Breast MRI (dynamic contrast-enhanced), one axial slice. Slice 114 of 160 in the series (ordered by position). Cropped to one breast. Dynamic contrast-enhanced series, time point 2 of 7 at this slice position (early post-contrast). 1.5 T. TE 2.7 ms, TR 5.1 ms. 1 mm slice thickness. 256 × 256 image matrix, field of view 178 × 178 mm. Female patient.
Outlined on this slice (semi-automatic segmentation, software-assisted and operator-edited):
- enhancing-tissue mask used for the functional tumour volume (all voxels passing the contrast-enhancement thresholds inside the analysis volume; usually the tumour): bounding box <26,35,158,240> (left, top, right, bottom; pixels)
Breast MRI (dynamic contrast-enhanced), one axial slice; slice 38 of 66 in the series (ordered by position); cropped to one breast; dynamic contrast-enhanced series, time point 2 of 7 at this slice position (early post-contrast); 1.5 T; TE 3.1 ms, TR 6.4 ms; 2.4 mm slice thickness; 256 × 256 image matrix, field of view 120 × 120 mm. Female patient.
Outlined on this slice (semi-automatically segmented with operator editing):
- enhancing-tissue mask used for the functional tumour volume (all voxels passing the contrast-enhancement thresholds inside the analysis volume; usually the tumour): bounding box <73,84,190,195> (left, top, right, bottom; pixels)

━━━━━━━━━━━━━━━━━━━━━━━━━━━━━━

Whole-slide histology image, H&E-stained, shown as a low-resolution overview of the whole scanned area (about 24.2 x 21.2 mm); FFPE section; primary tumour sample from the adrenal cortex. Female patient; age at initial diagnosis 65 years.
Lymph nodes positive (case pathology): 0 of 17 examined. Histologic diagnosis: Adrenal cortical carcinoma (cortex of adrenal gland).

━━━━━━━━━━━━━━━━━━━━━━━━━━━━━━

What is being asked:
In the entries above, count each line that holds "used". Give the total and nothing else.

Output for this task:
2